2013-03-18

A Less-Seen View of Angular Momentum

Many people learn in basic physics classes that angular momentum is a scalar quantity that describes the magnitude and direction of rotation, such that its rate of change is equal to the sum of all torques $\tau = \dot{L}$, akin to Newton's equation of motion $\vec{F} = \dot{\vec{p}}$. People who take more advanced physics classes, such as 8.012 — Physics I, learn that in fact angular momentum and torque are vectors; in the case of fixed-axis rotation, the moment of inertia (the rotational equivalent to mass) is a scalar so $\vec{L} = I\vec{\omega}$ means that angular momentum points in the same direction as angular velocity. By contrast, in general rigid body motion, the moment of inertia becomes anisotropic and becomes a tensor, so \[\vec{L} = \stackrel{\leftrightarrow}{I} \cdot \vec{\omega}\] implies that angular momentum is no longer parallel to angular velocity, but instead the components are related (using Einstein summation for convenience) by \[L_i = I_{ij} \omega_{j}.\] This becomes important in the analysis of situations like gyroscopes and torque-induced precession, torque-free precession, and nutation.

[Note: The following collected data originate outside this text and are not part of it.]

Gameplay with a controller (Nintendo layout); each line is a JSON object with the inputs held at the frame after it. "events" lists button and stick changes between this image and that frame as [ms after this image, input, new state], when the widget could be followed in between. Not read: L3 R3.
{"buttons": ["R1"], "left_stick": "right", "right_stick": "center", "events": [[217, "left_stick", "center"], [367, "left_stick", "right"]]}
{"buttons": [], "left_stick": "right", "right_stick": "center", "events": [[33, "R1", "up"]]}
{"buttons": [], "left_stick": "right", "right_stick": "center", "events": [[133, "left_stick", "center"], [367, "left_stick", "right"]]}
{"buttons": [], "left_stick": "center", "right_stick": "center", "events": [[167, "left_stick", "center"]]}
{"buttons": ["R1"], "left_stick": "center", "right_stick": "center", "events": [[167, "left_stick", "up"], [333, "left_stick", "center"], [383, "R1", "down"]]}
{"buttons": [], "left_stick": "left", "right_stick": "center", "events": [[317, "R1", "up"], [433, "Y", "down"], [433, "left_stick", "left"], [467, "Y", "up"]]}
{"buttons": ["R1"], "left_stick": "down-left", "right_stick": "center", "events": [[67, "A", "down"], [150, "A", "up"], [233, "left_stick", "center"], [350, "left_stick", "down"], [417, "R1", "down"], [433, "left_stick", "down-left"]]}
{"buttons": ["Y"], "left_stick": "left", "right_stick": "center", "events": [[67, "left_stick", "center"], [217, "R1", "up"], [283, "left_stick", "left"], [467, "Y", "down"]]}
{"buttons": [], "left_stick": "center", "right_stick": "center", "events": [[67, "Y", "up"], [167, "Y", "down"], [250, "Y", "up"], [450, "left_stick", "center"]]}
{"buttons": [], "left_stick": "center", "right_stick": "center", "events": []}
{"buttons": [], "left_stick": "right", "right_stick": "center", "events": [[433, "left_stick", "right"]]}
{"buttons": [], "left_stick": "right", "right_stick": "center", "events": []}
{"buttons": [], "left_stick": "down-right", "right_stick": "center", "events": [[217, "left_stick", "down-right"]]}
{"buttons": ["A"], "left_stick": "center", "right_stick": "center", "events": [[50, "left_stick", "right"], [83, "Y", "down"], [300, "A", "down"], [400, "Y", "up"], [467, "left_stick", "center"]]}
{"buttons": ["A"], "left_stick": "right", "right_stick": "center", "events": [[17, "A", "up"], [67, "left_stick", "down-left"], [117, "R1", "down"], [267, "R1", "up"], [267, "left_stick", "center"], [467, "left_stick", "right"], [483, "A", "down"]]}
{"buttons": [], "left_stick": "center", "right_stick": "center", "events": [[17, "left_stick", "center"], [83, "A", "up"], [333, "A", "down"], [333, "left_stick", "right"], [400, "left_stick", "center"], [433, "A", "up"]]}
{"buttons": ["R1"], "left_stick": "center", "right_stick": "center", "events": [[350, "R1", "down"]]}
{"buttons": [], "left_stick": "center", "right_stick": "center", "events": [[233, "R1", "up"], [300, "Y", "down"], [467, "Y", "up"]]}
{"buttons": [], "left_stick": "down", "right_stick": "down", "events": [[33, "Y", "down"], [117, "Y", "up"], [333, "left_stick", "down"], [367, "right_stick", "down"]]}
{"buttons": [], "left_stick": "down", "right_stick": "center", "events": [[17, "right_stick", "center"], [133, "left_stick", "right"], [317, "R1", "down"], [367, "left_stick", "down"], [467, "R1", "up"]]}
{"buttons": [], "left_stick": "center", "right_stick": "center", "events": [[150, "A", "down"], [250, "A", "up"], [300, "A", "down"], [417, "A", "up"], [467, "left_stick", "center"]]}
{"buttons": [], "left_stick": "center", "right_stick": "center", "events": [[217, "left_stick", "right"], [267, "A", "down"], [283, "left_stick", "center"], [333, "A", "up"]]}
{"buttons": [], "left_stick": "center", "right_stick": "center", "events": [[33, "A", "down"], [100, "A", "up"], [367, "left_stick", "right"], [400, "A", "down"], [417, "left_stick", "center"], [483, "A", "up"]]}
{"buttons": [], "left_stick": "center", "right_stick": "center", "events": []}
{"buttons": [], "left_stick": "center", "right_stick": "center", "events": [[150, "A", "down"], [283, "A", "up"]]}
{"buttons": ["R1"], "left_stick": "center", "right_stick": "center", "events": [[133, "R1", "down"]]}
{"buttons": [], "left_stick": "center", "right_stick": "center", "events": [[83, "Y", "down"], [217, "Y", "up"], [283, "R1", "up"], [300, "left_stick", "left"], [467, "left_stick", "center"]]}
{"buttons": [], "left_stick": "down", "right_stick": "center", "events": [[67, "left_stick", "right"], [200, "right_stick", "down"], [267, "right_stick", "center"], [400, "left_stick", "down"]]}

There is one problem though: there is nothing particularly vector-like about angular momentum. It is constructed as a vector essentially for mathematical convenience. The definition $\vec{L} = \vec{x} \times \vec{p}$ only works in 3 dimensions. Why is this? Let's look at the definition of the cross product components: in 3 dimensions, the permutation tensor has 3 indices, so contracting it with 2 vectors produces a third vector $\vec{c} = \vec{a} \times \vec{b}$ such that $c_i = \varepsilon_{ijk} a_{j} b_{k}$. One trick that is commonly taught to make the cross product easier is to turn the first vector into a matrix and then perform matrix multiplication with the column representation of the second vector to get the column representation of the resulting vector: the details of this rule are hard to remember, but the source is simple, as it is just $a_{ij} = \varepsilon_{ijk} a_{k}$. Now let us see what happens to angular velocity and angular momentum using this definition. Angular velocity was previously defined as a vector through $\vec{v} = \vec{\omega} \times \vec{x}$. We know that $\vec{x}$ and $\vec{v}$ are true vectors, while $\vec{\omega}$ is a pseudovector (defined by it flipping direction when the coordinate system undergoes reflection), so $\vec{\omega}$ is vector to be made into a tensor. Using the previous definition that in 3 dimensions $\omega_{ij} = \varepsilon_{ijk} \omega_{k}$, then \[v_i = \omega_{ij} x_{j}\] now defines the angular velocity tensor. Similarly, angular momentum is a pseudovector, so it can be made into a tensor through $L_{ij} = \varepsilon_{ijk} L_{k}$. Substituting this into the equation relating angular momenta and angular velocities yields \[L_{ij} = I_{ik} \omega_{kj}\] meaning the matrix representation of the angular momentum tensor is now the matrix multiplication of the matrices representing the moment of inertia and angular velocity tensors.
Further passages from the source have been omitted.